In coda sotto la pioggia I milanesi: «Ciao Enzo»

Una fila ordinata, silenziosa. Religiosa. Ombrelli aperti sotto la pioggia ininterrotta, la coda parte dal cancello d'ingresso della clinica Columbus e arriva fino alla porta d'accesso della camera ardente dove riposa Enzo Jannacci. Nessuno parla, chi lo fa ha un tono sommesso. Volti noti del mondo dello spettacolo e della politica si mescolano alla persone comuni. Gente giovane negli anni '70 viene a salutare l'artista che «ci ha accompagnato per tutta la vita, è un pezzo della nostra storia e della storia di Milano», dicono i coniugi Paola e Riccardo Bonali. Ai quali fa eco un'altra coppia, Elisabetta e Franco Domenighini: «Volevamo manifestare il nostro affetto verso un uomo intelligente e di talento. Le sue canzoni erano straordinariamente innovative, forse persino troppo moderne per i tempi». Moltissimi lasciano fiori, biglietti con frasi tratte dalle sue canzoni più celebri. Dalla tarda mattinata in poi arriva chi lo ha conosciuto e accompagnato sulla scena musicale: Tony Dallara, che con Jannacci aveva cantato sul palco del Derby, l'ex Iena Paolo Kessisoglu, Moni Ovadia e Aurelio Ponzoni («Cochi» del duo Cochi&Renato con Renato Pozzetto), Paolo Rossi (insieme a Jannacci al Festival di Sanremo del 1994), il direttore del Teatro della Cooperativa Renato Sarti, il cantante Ricky Gianco. C'è lo storico giornalista Rai Bruno Ambrosi che ricorda: «Insieme a Giorgio Gaber e a Beppe Viola, che con i suoi testi fu il vero ispiratore di Jannacci, se ne va un'altra voce di una Milano in cui si respiravano spinta, calore, voglia di rifarsi dal dopoguerra».
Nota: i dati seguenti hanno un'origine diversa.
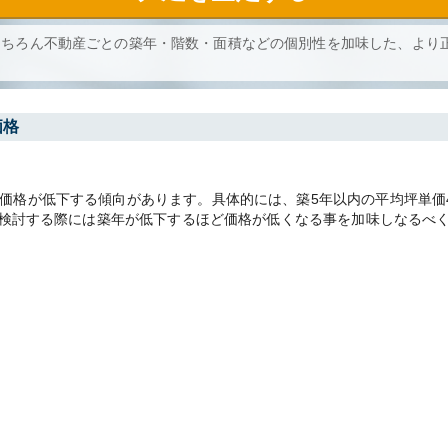
もちろん不動産ごとの築年・階数・面積などの個別性を加味した、より
価格
格が低下する傾向があります。具体的には、築5年以内の平均坪単価41.
却を検討する際には築年が低下するほど価格が低くなる事を加味しなるべ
E poi esponenti politici: l'ex primo cittadino Carlo Tognoli, l'ex assessore alla cultura Stefano Boeri. Verso le 16 arriva anche il sindaco Giuliano Pisapia assieme alla moglie. «L'ultimo ricordo che ho di Jannacci? Il giorno del suo compleanno, che è anche vicino al mio (inizio giugno e fine maggio, ndr), ognuno di noi ha mandato come regalo all'altro un libro». Ma l'affetto è intergenerazionale. Ci sono anche tanti giovani che, in attesa dei funerali previsti per dopodomani alle 14.45 nella basilica Sant'Ambrogio (oggi e domani invece la camera ardente si sposta al Teatro Dal Verme), sono venuti a salutare quella voce conosciuta da bambini. Come Andrea Lupo, 40enne milanese che ora vive in Norvegia. «Sono tornato per le vacanze di Pasqua, non potevo non venire. Jannacci lo ascoltava mio padre, mi ricorda una Milano operaia e da osteria. E l'età spensierata dell'infanzia: le sue canzoni mi facevano ridere». Ricordi di gioventù che accomunano anche chi non è nato e cresciuto qui. Come Michele e Margherita, 33 e 28 anni, di Verona. «Siamo qui in vacanza, sono voluta passare per un saluto all'uomo che mi ha regalato ore di canzoni cantante in auto insieme a mia madre», dice lei.

La loro preferita è «El purtava i scarp del tennis». E non sono i soli. Una fan, ieri, dopo essere tornata a casa è uscita di nuovo e si è rimessa in coda per lasciare vicino alla salma un paio di scarpe da tennis. «Mi sembrava che mancasse qualcosa», ha spiegato.